_STATED PROBLEM 1_: In the death row letter, how old was the writer on first going to jail?
_STATED PROBLEM 2_: Say whether each statement agrees with the death row letter, answering yes or no and quoting the words of the letter that decide it: (a) The writer went to the police station as a witness. (b) The writer was one of the two people fighting. (c) The writer is now 21.
_STATED PROBLEM 3_: Write a continuation of the death row letter, starting after its last sentence.

_DOCUMENT EXCERPT_:
☆ ☆ ☆
A Letter From a Juvenile Inmate on Death Row

Mohammad Fadaei/Translated by Iran Human Rights Voice
June 6, 2008
Letter

He wrote in his letter:

I am 21 year old now. When first I went to jail I was 16 year old. I was a teenager, and like other teenagers, was still living with my childish dreams. I had my school books with me, and had no fear about the university entry exam. It was a sweet fear that did not come to me at all, and left me full of wistfulness.

I became involved in a childish street fight as a mediator and tried to prevent two people from breaking each others’ heads or noses, but I still cannot figure how one of those I tried to stop fighting died.

From the day my foot reached the police station, or indeed, when I went there as a witness to tell them what I saw during the fight, my life changed dramatically so that now thousands of doors have closed behind me. The time I spent in the police station were the most bitter days of my life. Such bitter days came to me as a nightmare every single night. I was beaten, lashed and was hung from the ceiling so many times that I lost my hope to live anymore. Whoever was coming to me beat me, I was tortured along with robbers and murderers in jail until during one of those unbearable nights I finally I gave up and I told them I was ready to write and sign whatever they wanted. Half an hour later, they gave me a piece of paper and a pen.
☆ ☆ ☆
_ENTRIES_:
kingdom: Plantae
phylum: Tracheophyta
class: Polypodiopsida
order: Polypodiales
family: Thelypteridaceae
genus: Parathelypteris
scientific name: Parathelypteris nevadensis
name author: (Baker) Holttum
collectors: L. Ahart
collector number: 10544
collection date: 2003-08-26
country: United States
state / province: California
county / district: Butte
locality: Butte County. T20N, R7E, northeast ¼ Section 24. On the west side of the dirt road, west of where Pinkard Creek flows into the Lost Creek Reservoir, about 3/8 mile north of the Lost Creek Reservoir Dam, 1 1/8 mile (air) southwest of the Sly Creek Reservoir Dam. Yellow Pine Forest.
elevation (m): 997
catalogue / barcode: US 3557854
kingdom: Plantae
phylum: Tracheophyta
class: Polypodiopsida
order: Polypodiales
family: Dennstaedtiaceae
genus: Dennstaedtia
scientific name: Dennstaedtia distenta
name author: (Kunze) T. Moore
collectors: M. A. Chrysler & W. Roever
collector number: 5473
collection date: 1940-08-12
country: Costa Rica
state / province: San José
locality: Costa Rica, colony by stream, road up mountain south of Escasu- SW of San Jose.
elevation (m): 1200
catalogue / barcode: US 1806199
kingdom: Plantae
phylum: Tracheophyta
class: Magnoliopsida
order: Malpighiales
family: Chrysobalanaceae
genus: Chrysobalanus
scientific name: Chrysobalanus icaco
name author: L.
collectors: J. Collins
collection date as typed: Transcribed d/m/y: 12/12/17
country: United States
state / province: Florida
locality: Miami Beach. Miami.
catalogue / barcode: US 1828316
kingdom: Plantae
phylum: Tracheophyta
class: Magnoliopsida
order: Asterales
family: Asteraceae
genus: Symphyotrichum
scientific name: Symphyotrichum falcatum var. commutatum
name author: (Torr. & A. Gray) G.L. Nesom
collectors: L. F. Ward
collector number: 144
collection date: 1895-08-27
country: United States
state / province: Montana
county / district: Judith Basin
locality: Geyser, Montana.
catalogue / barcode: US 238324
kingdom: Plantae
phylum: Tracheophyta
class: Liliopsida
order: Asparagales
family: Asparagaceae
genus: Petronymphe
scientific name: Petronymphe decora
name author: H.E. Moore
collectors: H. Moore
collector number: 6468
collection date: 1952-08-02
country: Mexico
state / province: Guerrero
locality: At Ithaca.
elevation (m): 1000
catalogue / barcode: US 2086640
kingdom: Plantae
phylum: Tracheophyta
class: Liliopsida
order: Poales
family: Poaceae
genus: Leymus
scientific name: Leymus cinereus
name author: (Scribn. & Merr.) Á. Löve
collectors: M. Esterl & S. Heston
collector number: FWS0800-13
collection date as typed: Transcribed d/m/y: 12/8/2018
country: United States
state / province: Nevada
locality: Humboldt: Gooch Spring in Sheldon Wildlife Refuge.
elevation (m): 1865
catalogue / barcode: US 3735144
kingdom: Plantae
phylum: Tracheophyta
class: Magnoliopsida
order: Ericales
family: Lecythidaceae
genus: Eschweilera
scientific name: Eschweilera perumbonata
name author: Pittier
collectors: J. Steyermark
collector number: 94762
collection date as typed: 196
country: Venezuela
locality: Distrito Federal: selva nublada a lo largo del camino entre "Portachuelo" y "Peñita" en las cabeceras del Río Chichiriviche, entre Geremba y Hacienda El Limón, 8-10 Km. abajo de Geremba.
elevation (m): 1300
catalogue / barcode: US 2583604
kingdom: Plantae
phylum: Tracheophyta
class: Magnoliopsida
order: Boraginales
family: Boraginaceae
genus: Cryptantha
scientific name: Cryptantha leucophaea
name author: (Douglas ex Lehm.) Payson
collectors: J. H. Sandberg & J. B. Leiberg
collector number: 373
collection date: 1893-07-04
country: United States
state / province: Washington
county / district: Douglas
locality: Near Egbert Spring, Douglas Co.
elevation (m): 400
☆ ☆ ☆
_EXPECTED OUTPUT 1_: 16 years old.

_EXPECTED OUTPUT 2_:
(a) Yes: "when I went there as a witness to tell them what I saw during the fight"
(b) No: "I became involved in a childish street fight as a mediator"
(c) Yes: "I am 21 year old now"

_EXPECTED OUTPUT 3_:
Without looking at what was written in the letter, I was forced to put my fingerprint on it. I swear I did not write anything and I did not know what was written on the paper. On the day of inspection they told me that I confessed that I was the killer. When I and my family could find time to figure out what was going on, the shadow of demise covered my life. My family hired two lawyers for me, but unfortunately, later we discovered that they were phony lawyers. Indeed, those who were not lawyers at all defended me in court.

I went to a jail that was full of crimes and criminals. Soon after, I found myself as a teenager among full-grown criminals. I was fighting with the walls of jail, the jailers and prisoners for my survival and to keep my dreams alive before I die. But my voice did not reach anywhere. One night I was taken to the gallows. When they asked me to write my will, believe me, I did not have anything to say since I did not know what dying meant to me. For me, my life was stopped at the age of 16 during which time I had to go to sleep while I was reading my books.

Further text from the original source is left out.